(Beginning of DATASET EXTRACT)
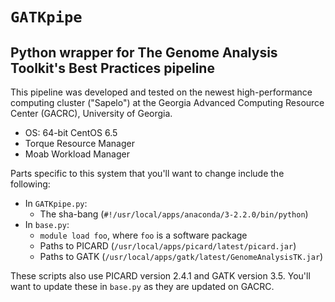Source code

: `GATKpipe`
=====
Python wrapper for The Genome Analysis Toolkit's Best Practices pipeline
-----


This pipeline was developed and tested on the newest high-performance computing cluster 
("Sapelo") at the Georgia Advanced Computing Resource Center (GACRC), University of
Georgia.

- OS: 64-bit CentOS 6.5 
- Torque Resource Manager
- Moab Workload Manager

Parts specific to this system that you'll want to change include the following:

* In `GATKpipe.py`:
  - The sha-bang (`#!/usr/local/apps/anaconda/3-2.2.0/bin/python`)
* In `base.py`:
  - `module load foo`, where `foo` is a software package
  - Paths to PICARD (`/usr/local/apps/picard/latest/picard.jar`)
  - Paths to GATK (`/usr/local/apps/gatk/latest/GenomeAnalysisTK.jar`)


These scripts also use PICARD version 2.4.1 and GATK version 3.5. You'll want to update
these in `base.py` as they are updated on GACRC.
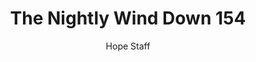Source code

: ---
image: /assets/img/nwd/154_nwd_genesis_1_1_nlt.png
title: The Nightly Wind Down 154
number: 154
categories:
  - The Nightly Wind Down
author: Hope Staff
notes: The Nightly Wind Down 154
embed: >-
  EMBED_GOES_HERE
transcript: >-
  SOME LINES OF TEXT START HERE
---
(End of DATASET EXTRACT)
(Beginning of DATASET EXTRACT)
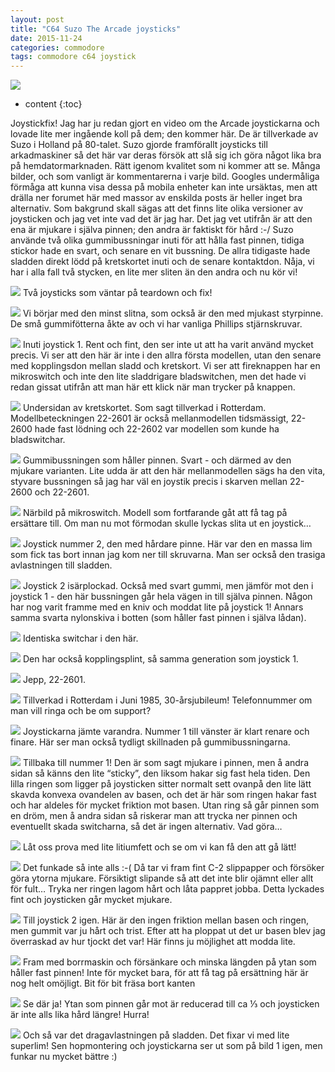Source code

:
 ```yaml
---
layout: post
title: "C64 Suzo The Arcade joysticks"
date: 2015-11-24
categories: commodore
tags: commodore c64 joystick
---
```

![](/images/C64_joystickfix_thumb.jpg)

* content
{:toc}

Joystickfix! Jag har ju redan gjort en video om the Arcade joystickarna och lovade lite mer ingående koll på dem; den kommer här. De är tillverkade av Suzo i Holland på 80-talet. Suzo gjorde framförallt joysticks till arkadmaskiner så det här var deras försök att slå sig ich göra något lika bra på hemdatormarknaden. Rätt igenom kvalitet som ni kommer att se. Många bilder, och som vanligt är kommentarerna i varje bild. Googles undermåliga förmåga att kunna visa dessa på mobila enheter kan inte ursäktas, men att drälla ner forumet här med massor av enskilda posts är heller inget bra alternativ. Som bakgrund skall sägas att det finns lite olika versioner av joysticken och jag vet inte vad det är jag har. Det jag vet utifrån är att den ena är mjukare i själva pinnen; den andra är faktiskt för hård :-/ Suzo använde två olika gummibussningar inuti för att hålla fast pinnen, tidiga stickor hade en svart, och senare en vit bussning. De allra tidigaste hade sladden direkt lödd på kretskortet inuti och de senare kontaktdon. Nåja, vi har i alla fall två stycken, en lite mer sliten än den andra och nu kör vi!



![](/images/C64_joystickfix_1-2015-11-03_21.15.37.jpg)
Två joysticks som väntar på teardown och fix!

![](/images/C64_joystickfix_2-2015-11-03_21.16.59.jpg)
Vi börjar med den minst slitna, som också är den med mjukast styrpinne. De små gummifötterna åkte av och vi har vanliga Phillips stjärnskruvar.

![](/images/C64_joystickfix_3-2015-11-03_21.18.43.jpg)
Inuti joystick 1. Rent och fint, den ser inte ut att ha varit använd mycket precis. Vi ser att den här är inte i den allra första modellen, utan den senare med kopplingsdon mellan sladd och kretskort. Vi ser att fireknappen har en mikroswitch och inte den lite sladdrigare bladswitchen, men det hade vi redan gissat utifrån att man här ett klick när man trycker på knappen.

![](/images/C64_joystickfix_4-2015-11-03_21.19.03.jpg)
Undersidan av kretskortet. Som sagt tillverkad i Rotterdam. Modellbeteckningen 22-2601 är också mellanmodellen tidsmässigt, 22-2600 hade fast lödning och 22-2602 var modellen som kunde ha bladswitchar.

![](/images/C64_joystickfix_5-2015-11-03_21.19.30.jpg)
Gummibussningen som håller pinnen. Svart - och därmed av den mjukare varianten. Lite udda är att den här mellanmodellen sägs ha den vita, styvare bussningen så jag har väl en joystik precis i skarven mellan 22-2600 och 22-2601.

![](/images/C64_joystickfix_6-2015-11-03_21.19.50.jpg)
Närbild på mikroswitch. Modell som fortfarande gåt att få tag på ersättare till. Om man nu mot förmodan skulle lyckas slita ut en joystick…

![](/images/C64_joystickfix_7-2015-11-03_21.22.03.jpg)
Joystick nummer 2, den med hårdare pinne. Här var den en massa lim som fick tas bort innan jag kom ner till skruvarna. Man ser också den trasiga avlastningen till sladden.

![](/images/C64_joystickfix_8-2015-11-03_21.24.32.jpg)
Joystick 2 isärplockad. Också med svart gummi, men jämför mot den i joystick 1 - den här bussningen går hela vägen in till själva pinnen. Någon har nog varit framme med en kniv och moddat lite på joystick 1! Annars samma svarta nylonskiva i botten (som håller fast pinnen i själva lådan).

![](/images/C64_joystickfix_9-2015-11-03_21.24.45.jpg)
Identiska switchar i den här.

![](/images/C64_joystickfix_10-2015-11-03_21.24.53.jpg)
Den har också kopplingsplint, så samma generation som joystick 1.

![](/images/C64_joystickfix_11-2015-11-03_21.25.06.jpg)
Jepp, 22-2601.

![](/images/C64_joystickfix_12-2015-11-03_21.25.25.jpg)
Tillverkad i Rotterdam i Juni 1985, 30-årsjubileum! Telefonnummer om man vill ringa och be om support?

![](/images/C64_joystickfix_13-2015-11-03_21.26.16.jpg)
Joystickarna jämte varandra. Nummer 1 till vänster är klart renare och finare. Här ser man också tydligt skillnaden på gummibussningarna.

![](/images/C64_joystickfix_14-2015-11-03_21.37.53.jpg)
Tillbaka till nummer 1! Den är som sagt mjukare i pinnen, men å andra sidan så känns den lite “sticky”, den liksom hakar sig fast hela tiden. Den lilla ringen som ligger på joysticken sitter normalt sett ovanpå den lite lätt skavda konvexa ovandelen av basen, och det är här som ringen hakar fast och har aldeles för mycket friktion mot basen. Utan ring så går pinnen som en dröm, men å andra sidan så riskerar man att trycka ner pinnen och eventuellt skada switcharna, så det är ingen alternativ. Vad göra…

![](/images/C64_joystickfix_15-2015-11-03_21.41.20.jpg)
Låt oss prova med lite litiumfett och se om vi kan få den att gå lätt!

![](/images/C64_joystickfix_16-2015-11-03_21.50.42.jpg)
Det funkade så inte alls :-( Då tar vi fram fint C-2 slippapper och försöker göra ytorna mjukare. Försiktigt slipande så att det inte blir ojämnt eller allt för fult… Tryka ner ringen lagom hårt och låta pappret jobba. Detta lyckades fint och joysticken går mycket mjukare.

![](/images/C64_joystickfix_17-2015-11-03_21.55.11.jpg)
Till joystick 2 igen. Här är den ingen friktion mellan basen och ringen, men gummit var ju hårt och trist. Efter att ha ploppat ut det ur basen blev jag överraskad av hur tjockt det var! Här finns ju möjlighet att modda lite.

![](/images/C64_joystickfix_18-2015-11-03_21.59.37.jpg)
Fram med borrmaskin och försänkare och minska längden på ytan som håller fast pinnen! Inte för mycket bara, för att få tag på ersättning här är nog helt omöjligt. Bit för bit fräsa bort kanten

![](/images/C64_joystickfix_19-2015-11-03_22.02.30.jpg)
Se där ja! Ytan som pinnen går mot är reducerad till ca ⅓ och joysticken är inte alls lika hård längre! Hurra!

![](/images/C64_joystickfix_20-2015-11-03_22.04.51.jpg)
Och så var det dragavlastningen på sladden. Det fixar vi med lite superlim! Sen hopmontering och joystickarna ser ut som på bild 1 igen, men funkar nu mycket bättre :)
(End of DATASET EXTRACT)
(Beginning of DATASET EXTRACT)
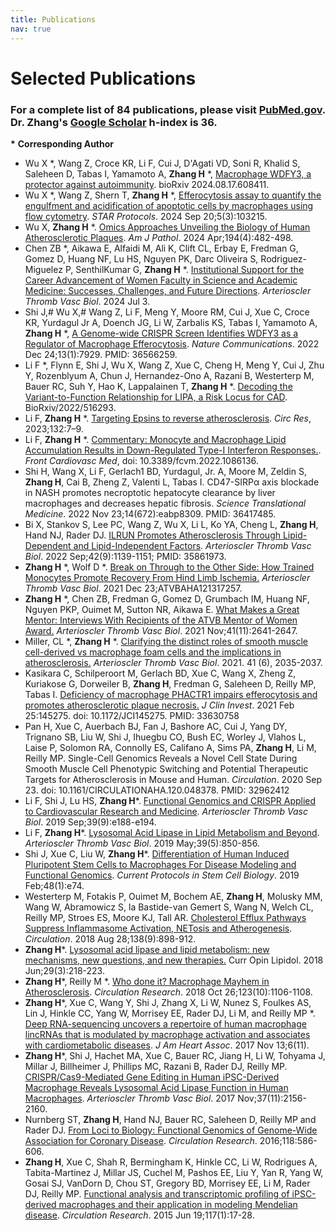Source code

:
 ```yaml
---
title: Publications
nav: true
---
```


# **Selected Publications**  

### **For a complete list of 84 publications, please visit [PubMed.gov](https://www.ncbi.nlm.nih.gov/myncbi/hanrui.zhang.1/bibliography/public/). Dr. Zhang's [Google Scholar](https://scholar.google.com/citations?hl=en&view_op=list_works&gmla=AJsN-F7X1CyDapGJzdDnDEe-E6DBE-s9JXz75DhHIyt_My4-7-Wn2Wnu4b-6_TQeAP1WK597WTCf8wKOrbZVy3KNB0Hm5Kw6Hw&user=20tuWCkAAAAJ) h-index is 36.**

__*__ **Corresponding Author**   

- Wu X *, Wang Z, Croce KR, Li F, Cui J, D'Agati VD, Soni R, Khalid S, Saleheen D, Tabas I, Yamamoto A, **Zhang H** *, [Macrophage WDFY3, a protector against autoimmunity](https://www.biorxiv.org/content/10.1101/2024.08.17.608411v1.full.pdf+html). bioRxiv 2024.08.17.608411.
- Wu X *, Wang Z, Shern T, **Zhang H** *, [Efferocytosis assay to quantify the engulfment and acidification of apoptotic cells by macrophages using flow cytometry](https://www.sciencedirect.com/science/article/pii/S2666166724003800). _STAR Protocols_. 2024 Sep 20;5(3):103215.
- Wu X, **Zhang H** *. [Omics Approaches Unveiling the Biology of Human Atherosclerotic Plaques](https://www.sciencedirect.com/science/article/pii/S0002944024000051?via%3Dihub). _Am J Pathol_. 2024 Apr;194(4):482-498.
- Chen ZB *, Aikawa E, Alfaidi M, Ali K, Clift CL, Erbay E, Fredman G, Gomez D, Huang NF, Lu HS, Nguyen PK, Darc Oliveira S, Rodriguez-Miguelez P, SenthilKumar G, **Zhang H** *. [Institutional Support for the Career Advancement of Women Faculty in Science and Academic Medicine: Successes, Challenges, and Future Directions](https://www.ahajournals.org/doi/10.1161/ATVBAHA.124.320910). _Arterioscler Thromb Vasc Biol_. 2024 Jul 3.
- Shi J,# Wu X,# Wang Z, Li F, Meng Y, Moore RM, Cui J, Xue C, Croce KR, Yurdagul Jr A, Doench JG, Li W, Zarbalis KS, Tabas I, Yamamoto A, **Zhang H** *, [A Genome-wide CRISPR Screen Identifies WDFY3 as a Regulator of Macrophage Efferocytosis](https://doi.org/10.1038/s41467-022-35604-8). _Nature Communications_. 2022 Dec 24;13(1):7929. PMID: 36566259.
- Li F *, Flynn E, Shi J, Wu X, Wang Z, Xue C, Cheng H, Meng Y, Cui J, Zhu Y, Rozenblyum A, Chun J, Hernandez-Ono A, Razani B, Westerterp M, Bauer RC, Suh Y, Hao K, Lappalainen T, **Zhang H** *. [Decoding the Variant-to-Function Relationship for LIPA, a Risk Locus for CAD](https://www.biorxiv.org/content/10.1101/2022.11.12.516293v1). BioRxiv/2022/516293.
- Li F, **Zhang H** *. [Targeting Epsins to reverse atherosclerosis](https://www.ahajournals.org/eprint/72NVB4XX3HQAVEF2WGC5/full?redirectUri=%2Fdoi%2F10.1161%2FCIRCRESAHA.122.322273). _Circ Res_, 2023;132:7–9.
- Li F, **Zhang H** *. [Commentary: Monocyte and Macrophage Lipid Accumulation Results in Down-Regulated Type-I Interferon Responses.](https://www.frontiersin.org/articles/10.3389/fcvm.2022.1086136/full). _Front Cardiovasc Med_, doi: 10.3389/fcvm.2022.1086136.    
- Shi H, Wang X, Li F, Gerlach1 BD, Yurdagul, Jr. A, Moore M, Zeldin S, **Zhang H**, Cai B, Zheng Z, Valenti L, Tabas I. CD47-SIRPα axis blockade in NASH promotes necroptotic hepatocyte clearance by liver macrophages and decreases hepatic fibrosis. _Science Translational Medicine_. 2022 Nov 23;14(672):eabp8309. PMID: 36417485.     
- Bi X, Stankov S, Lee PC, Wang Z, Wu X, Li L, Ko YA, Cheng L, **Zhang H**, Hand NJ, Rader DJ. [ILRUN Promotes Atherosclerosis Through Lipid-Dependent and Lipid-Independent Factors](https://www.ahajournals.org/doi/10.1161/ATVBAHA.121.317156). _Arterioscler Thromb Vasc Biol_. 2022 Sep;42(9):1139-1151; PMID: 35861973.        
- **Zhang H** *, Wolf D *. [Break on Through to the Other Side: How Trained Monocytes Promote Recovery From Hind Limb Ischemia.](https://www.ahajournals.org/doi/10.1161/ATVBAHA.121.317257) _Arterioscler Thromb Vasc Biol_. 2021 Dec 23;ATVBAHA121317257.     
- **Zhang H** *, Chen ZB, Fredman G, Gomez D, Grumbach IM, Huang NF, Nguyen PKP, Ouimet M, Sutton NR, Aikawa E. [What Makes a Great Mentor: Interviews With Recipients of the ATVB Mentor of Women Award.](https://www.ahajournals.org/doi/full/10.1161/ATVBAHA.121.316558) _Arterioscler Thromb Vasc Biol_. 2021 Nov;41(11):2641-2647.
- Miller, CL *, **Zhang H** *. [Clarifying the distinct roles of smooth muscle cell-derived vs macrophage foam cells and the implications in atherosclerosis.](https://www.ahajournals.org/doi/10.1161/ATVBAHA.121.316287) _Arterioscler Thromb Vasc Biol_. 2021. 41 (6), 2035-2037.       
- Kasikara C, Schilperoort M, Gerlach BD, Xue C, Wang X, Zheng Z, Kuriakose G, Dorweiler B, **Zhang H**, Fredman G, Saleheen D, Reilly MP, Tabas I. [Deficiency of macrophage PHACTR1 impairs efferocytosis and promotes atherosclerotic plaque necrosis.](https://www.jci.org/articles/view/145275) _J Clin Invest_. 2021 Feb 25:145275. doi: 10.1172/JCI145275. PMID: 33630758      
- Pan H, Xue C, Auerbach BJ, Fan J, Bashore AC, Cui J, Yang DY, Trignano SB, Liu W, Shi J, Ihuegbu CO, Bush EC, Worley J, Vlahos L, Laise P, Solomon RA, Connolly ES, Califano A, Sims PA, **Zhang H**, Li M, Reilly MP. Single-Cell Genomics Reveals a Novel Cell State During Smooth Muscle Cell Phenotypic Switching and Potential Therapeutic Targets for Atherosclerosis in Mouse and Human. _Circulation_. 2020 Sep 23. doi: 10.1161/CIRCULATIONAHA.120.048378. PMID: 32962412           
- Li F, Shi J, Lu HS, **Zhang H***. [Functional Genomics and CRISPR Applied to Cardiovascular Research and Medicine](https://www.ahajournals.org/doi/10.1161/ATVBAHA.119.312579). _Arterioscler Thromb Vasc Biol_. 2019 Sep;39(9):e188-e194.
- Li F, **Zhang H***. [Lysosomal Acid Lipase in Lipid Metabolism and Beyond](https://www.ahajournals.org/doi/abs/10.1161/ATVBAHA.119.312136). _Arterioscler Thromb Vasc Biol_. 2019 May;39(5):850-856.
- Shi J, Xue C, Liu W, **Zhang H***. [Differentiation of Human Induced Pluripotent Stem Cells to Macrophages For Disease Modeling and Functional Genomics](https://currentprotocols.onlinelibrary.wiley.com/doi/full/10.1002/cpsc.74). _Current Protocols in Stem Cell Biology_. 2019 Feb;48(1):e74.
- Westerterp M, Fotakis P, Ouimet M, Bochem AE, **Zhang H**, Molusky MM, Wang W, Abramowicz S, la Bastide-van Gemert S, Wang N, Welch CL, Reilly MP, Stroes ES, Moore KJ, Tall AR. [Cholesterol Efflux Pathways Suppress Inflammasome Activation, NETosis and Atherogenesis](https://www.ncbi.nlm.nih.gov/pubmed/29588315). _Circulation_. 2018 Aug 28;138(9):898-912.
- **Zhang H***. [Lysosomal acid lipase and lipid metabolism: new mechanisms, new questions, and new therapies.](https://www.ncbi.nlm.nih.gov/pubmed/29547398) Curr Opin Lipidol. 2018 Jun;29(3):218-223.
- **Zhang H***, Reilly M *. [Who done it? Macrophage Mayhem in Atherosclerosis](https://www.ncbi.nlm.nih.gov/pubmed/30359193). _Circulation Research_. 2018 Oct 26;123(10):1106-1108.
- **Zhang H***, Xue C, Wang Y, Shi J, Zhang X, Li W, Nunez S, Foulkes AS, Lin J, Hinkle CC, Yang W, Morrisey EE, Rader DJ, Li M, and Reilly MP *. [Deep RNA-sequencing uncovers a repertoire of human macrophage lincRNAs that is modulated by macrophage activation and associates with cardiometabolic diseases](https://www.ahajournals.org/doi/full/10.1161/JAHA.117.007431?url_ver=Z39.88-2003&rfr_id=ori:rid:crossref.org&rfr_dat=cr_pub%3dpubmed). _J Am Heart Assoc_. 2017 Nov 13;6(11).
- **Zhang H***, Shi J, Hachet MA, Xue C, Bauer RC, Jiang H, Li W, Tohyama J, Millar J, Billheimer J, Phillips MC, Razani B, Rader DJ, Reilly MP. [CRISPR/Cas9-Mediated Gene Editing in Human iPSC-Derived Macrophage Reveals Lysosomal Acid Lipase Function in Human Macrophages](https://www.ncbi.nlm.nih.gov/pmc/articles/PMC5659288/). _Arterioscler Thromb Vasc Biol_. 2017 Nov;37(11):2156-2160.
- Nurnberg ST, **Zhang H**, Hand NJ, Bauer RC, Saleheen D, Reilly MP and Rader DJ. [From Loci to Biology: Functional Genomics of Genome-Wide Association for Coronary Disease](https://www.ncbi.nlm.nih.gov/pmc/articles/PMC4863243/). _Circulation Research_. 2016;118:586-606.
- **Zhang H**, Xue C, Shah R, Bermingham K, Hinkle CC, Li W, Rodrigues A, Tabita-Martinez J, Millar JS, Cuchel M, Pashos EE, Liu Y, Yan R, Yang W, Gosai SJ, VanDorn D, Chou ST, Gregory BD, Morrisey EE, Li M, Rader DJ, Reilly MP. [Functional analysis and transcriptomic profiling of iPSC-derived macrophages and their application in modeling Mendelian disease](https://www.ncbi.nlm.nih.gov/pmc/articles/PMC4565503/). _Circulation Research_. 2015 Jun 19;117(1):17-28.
(End of DATASET EXTRACT)
Reproduce every line from the preceding data in which the word "Arcade" can be found.

__REPLY TO THE TASK__
title: "C64 Suzo The Arcade joysticks"
Joystickfix! Jag har ju redan gjort en video om the Arcade joystickarna och lovade lite mer ingående koll på dem; den kommer här. De är tillverkade av Suzo i Holland på 80-talet. Suzo gjorde framförallt joysticks till arkadmaskiner så det här var deras försök att slå sig ich göra något lika bra på hemdatormarknaden. Rätt igenom kvalitet som ni kommer att se. Många bilder, och som vanligt är kommentarerna i varje bild. Googles undermåliga förmåga att kunna visa dessa på mobila enheter kan inte ursäktas, men att drälla ner forumet här med massor av enskilda posts är heller inget bra alternativ. Som bakgrund skall sägas att det finns lite olika versioner av joysticken och jag vet inte vad det är jag har. Det jag vet utifrån är att den ena är mjukare i själva pinnen; den andra är faktiskt för hård :-/ Suzo använde två olika gummibussningar inuti för att hålla fast pinnen, tidiga stickor hade en svart, och senare en vit bussning. De allra tidigaste hade sladden direkt lödd på kretskortet inuti och de senare kontaktdon. Nåja, vi har i alla fall två stycken, en lite mer sliten än den andra och nu kör vi!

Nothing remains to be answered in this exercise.